I entered Babylon expecting to hate it and emerged pleasantly surprised, though it certainly won’t be for everyone, as it’s a little too chaotic and all over the place to have mass appeal. You could almost think of this as a new kind of Moulin Rouge. Clearly, it’s an ambitious movie, and by the end of it, it seems clear that Chazelle has bitten off a bit more than he can chew, but I have to applaud the effort, as this is capital-D directing of which someone like Baz Luhrmann himself would surely be proud.

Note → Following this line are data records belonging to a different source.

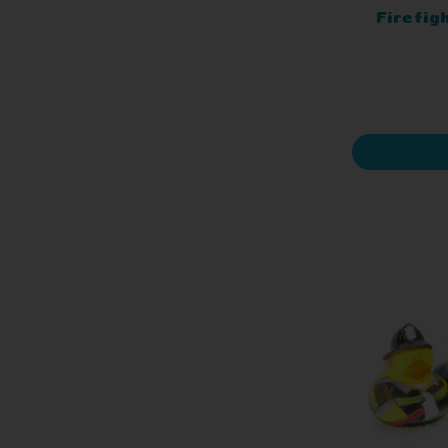
Firefig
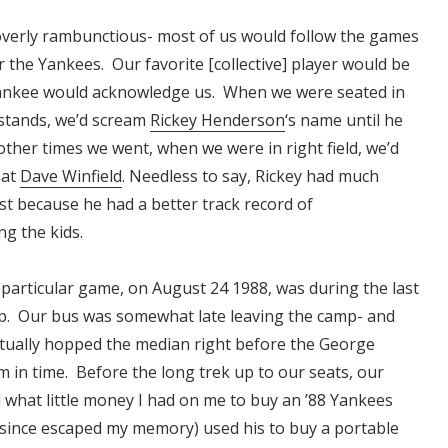
verly rambunctious- most of us would follow the games
r the Yankees. Our favorite [collective] player would be
ankee would acknowledge us. When we were seated in
d stands, we’d scream
Rickey Henderson
‘s name until he
ther times we went, when we were in right field, we’d
 at
Dave Winfield
. Needless to say, Rickey had much
st because he had a better track record of
g the kids.
 particular game, on August 24 1988, was during the last
p. Our bus was somewhat late leaving the camp- and
ctually hopped the median right before the George
 in time. Before the long trek up to our seats, our
d what little money I had on me to buy an ’88 Yankees
since escaped my memory) used his to buy a portable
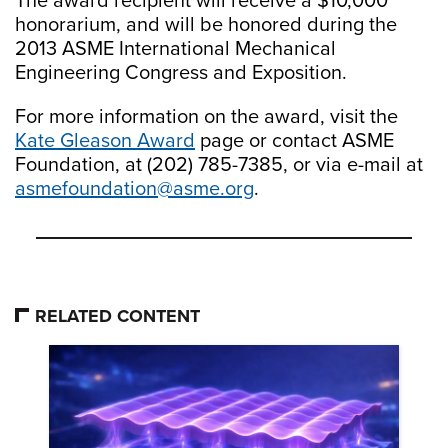
The award recipient will receive a $10,000
honorarium, and will be honored during the
2013 ASME International Mechanical
Engineering Congress and Exposition.
For more information on the award, visit the
Kate Gleason Award
page or contact ASME
Foundation, at (202) 785-7385, or via e-mail at
asmefoundation@asme.org
.
RELATED CONTENT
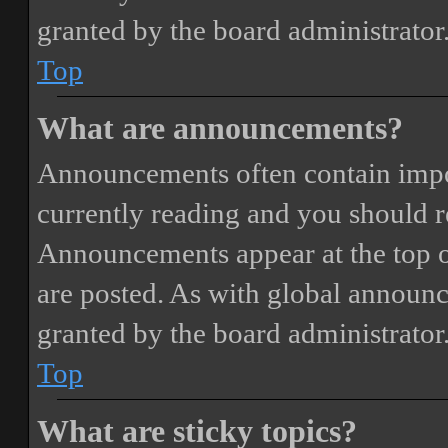
granted by the board administrator
Top
What are announcements?
Announcements often contain impor
currently reading and you should 
Announcements appear at the top o
are posted. As with global annou
granted by the board administrator
Top
What are sticky topics?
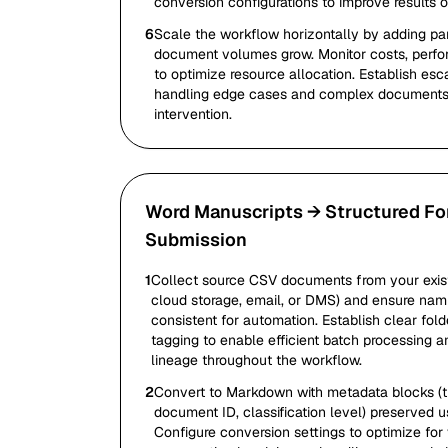
conversion configurations to improve results o
6
Scale the workflow horizontally by adding par
document volumes grow. Monitor costs, perfo
to optimize resource allocation. Establish esc
handling edge cases and complex documents 
intervention.
Word Manuscripts → Structured Fo
Submission
1
Collect source CSV documents from your exist
cloud storage, email, or DMS) and ensure nam
consistent for automation. Establish clear fol
tagging to enable efficient batch processing 
lineage throughout the workflow.
2
Convert to Markdown with metadata blocks (titl
document ID, classification level) preserved u
Configure conversion settings to optimize for 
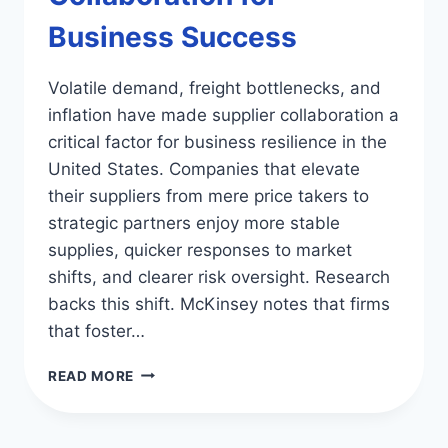
Business Success
Volatile demand, freight bottlenecks, and
inflation have made supplier collaboration a
critical factor for business resilience in the
United States. Companies that elevate
their suppliers from mere price takers to
strategic partners enjoy more stable
supplies, quicker responses to market
shifts, and clearer risk oversight. Research
backs this shift. McKinsey notes that firms
that foster…
BOOST
READ MORE
SUPPLIER
COLLABORATION
FOR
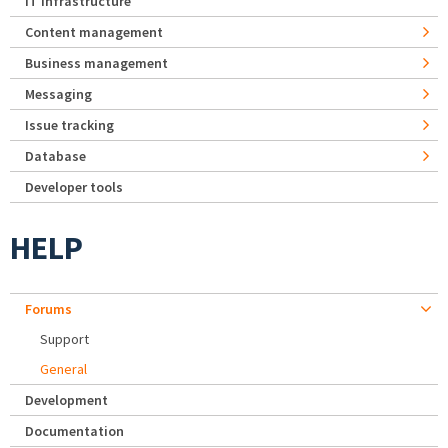
IT Infrastructure
Content management
Business management
Messaging
Issue tracking
Database
Developer tools
HELP
Forums
Support
General
Development
Documentation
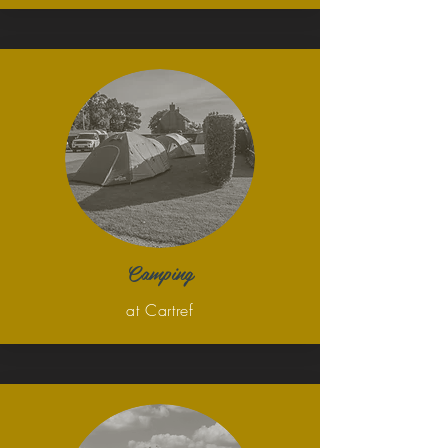
Camping
at Cartref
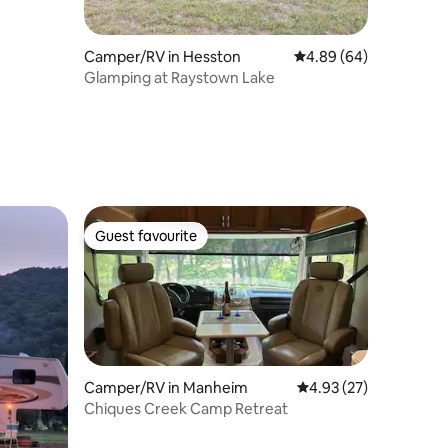
Camper/RV in Hesston
4.89 out of 5 average 
4.89 (64)
Glamping at Raystown Lake
Guest favourite
Guest favourite
Camper/RV in Manheim
4.93 out of 5 average 
4.93 (27)
Chiques Creek Camp Retreat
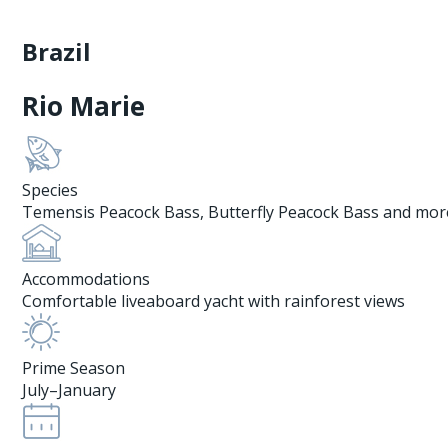
Brazil
Rio Marie
Species
Temensis Peacock Bass, Butterfly Peacock Bass and mor
Accommodations
Comfortable liveaboard yacht with rainforest views
Prime Season
July–January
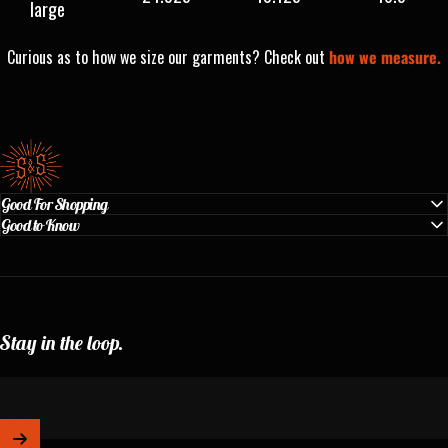
large
Curious as to how we size our garments? Check out
how we measure.
Standard & Strange
Good For Shopping
Good to Know
Stay in the loop.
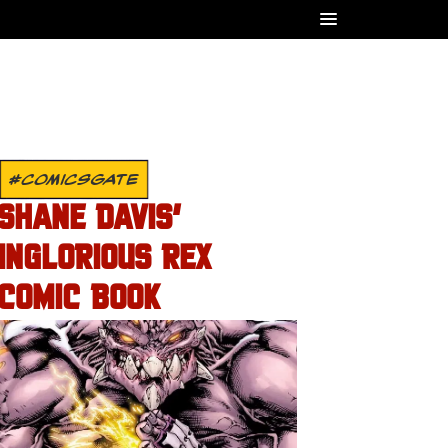
#COMICSGATE
SHANE DAVIS’
INGLORIOUS REX
COMIC BOOK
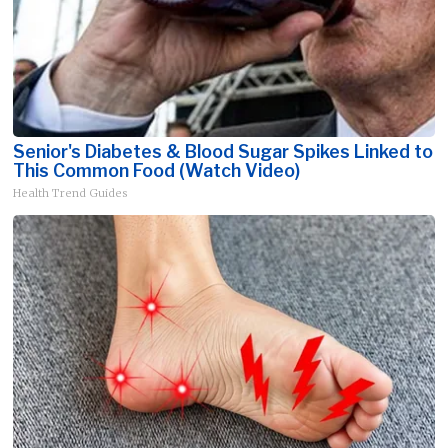
Senior's Diabetes & Blood Sugar Spikes Linked to
This Common Food (Watch Video)
Health Trend Guides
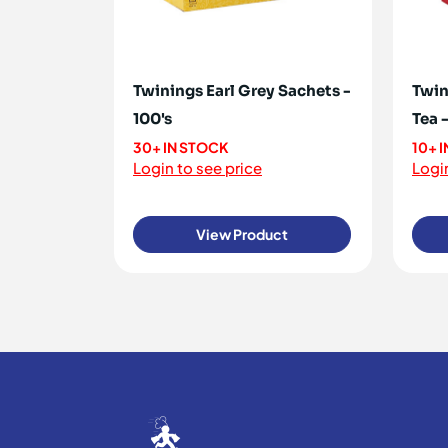
Twinings Earl Grey Sachets -
Twin
100's
Tea -
30+ IN STOCK
10+ 
Login to see price
Login
View Product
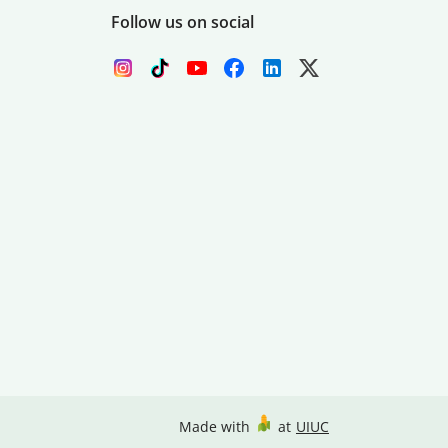
Follow us on social
Made with
at
UIUC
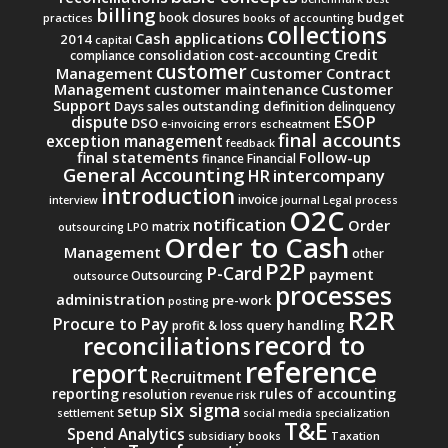
billing
budget
book closures
practices
books of accounting
collections
Cash applications
2014
capital
Credit
consolidation
cost-accounting
compliance
customer
Management
Customer Contract
Management
Customer
customer maintenance
Support
Days sales outstanding
definition
delinquency
ESOP
dispute
DSO
e-invoicing
errors
escheatment
final accounts
exception management
feedback
final statements
Follow-up
finance
Financial
General Accounting
intercompany
HR
introduction
invoice
interview
journal
Legal process
O2C
notification
Order
matrix
outsourcing
LPO
Order to Cash
Management
other
P2P
P-Card
payment
Outsourcing
outsource
processes
administration
pre-work
posting
R2R
Procure to Pay
query handling
profit & loss
record to
reconciliations
reference
report
Recruitment
reporting
rules of accounting
resolution
revenue
risk
six sigma
setup
settlement
social media
specialization
T&E
Spend Analytics
subsidiary books
Taxation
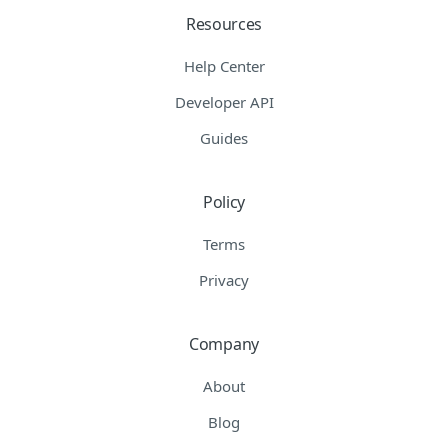
Resources
Help Center
Developer API
Guides
Policy
Terms
Privacy
Company
About
Blog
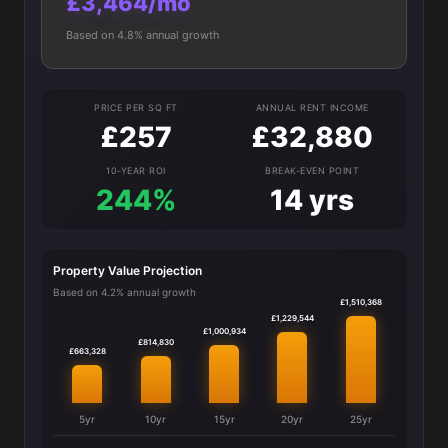
£3,464/mo
Based on 4.8% annual growth
PRICE PER SQ FT
ANNUAL RENT INCOME
£257
£32,880
10-YEAR ROI
BREAK-EVEN POINT
244%
14 yrs
Property Value Projection
Based on 4.2% annual growth
£1,510,368
£1,229,544
£1,000,934
£814,830
£663,328
5yr
10yr
15yr
20yr
25yr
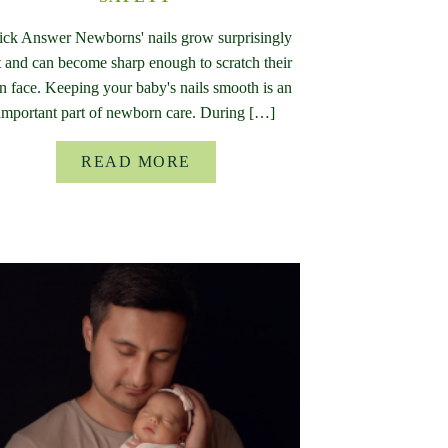
ck Answer Newborns' nails grow surprisingly
t and can become sharp enough to scratch their
 face. Keeping your baby's nails smooth is an
important part of newborn care. During […]
READ MORE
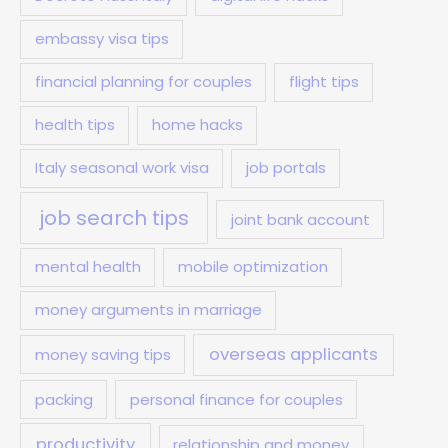
embassy visa tips
financial planning for couples
flight tips
health tips
home hacks
Italy seasonal work visa
job portals
job search tips
joint bank account
mental health
mobile optimization
money arguments in marriage
overseas applicants
money saving tips
packing
personal finance for couples
productivity
relationship and money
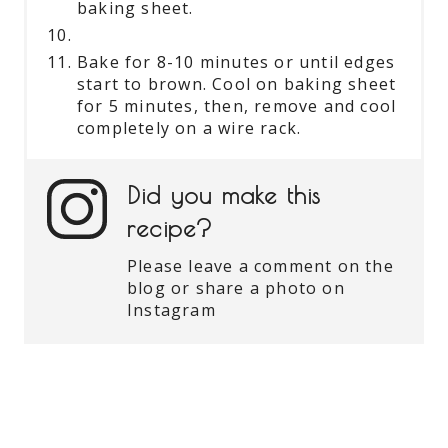
baking sheet.
Bake for 8-10 minutes or until edges
start to brown. Cool on baking sheet
for 5 minutes, then, remove and cool
completely on a wire rack.
Did you make this
recipe?
Please leave a comment on the
blog or share a photo on
Instagram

Yes, an elephant shits directly onto the camera lens within the first few minutes, and there are plenty of other gross-out gags involving urine and vomit, but this happens to be a rather mature comedy that actually reminded me, at times, of something the Coen brothers might have made had they been given $110 million.

The problem is that Chazelle doesn’t have the darkness in him to sufficiently explore Hollywood’s seedy underbelly. The director is a little too earnest—Singin’ in the Rain is the film’s primary reference point—though what he lacks in insight, he makes up for with sheer spectacle. And that suffices, for the most part.

However, Babylon doesn’t feel like a story that has lived inside Chazelle like Whiplash and La La Land did. It feels like a filmmaker anticipating what his audience wants of him and trying to please them rather than allowing a story to develop organically. As a result, there’s a certain self-indulgence in play here that spoils the film as it starts to wear out its welcome.

For example, Babylon ends with a two-minute coda highlighting the magic of the movies and how they have evolved over time, but regardless of what era it is, people just want to be entertained by good stories with characters they care about. Chazelle delivers the excess and spectacle of the good old days of Hollywood, but his characters are unlikely to stick with you when you leave the theater.